Não havia um corpo que justificasse uma pausa. Não havia nada que simbolizasse um fim. Existia apenas uma mulher que não tinha mais uma barriga de grávida, assim como também não existia um filho para amamentar. Eu estava morta por todos os lados, mas aquilo só foi concreto para mim.
Jamais fui considerada mãe em diálogo algum até por amigos. A mulher que sofre um aborto de um filho tão desejado vive uma solidão inexplicável.
Não tive direito ao luto. Eu não recebi nenhum abraço. Não tive o colo que eu precisava tanto. Logo em seguida mergulhei de cabeça no trabalho. Eu passei a levar demandas para casa e trabalhava de domingo a domingo.
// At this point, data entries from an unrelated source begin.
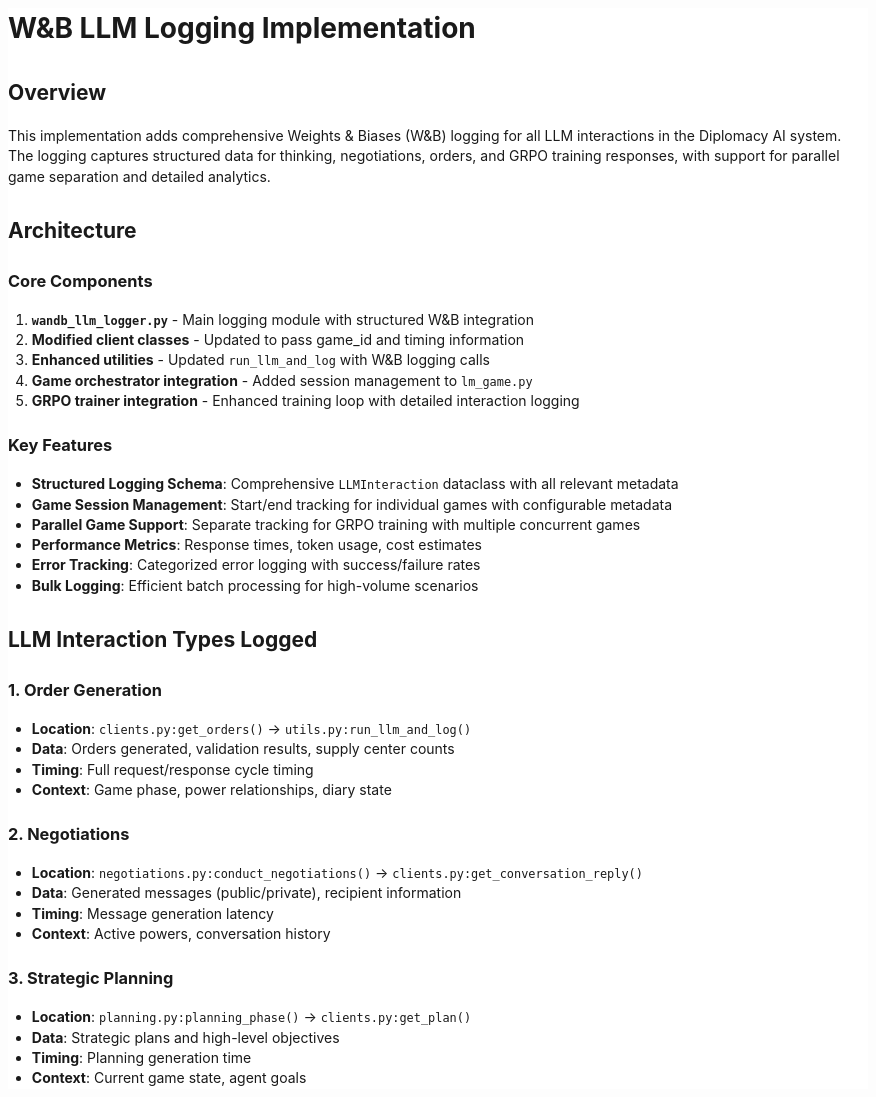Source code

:# W&B LLM Logging Implementation

## Overview

This implementation adds comprehensive Weights & Biases (W&B) logging for all LLM interactions in the Diplomacy AI system. The logging captures structured data for thinking, negotiations, orders, and GRPO training responses, with support for parallel game separation and detailed analytics.

## Architecture

### Core Components

1. **`wandb_llm_logger.py`** - Main logging module with structured W&B integration
2. **Modified client classes** - Updated to pass game_id and timing information
3. **Enhanced utilities** - Updated `run_llm_and_log` with W&B logging calls
4. **Game orchestrator integration** - Added session management to `lm_game.py`
5. **GRPO trainer integration** - Enhanced training loop with detailed interaction logging

### Key Features

- **Structured Logging Schema**: Comprehensive `LLMInteraction` dataclass with all relevant metadata
- **Game Session Management**: Start/end tracking for individual games with configurable metadata
- **Parallel Game Support**: Separate tracking for GRPO training with multiple concurrent games
- **Performance Metrics**: Response times, token usage, cost estimates
- **Error Tracking**: Categorized error logging with success/failure rates
- **Bulk Logging**: Efficient batch processing for high-volume scenarios

## LLM Interaction Types Logged

### 1. Order Generation
- **Location**: `clients.py:get_orders()` → `utils.py:run_llm_and_log()`
- **Data**: Orders generated, validation results, supply center counts
- **Timing**: Full request/response cycle timing
- **Context**: Game phase, power relationships, diary state

### 2. Negotiations
- **Location**: `negotiations.py:conduct_negotiations()` → `clients.py:get_conversation_reply()`
- **Data**: Generated messages (public/private), recipient information
- **Timing**: Message generation latency
- **Context**: Active powers, conversation history

### 3. Strategic Planning
- **Location**: `planning.py:planning_phase()` → `clients.py:get_plan()`
- **Data**: Strategic plans and high-level objectives
- **Timing**: Planning generation time
- **Context**: Current game state, agent goals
Tive a sensação das exigências terem aumentado após isso. Eu precisava dar cada vez mais resultados. Viajava a trabalho dirigindo por mais de 400km. Comia em frente a mesa de trabalho e foi aí que passei a engordar.
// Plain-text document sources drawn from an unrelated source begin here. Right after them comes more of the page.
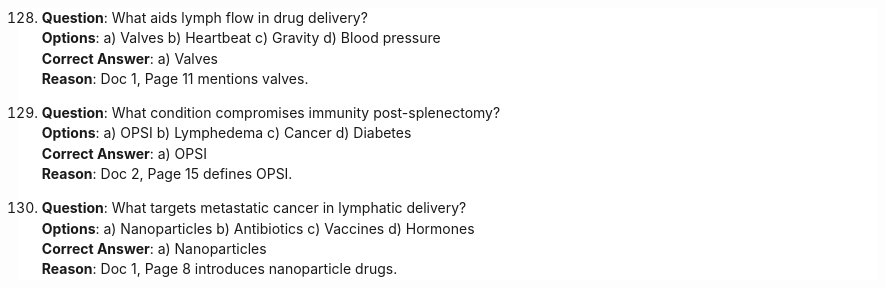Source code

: 128. **Question**: What aids lymph flow in drug delivery?  
    **Options**: a) Valves b) Heartbeat c) Gravity d) Blood pressure  
    **Correct Answer**: a) Valves  
    **Reason**: Doc 1, Page 11 mentions valves.

129. **Question**: What condition compromises immunity post-splenectomy?  
    **Options**: a) OPSI b) Lymphedema c) Cancer d) Diabetes  
    **Correct Answer**: a) OPSI  
    **Reason**: Doc 2, Page 15 defines OPSI.

130. **Question**: What targets metastatic cancer in lymphatic delivery?  
    **Options**: a) Nanoparticles b) Antibiotics c) Vaccines d) Hormones  
    **Correct Answer**: a) Nanoparticles  
    **Reason**: Doc 1, Page 8 introduces nanoparticle drugs.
A gravidez não foi o motivo pelo qual engordei quase 40kg, mas sim o desengano, o abandono, a depressão, a tristeza profunda e a falta completa de apoio. Eu estava só na minha dor e ocupando a mente com um trabalho que exigia muita responsabilidade.
Logo em seguida precisei voltar para minha cidade natal fugindo de um relacionamento abusivo e precisei buscar formas para me sustentar o mais rápido possível. “Foi melhor assim” Essa foi a frase que me apeguei para tentar suportar. Com o meu filho vivo, aquele pai estaria me perseguindo até hoje.
Agora eu entendo que o meu sofrimento profundo por essa perda não se encerrou pois não tive direito ao luto. Tudo que não consegui chorar naquele período eu choro hoje. Choro aparentemente sem motivo algum. As vezes quero voltar para casa apenas para chorar. Já se passaram 10 anos e é assim que sobrevivo.
A necessidade de atender as demandas da vida juntamente com o sofrimento que vivi foram somando para um esgotamento mental que dura até hoje.
Dessa forma, atualmente eu procuro caminhar lentamente tentando parar de me culpar tanto e procurando me perdoar mais.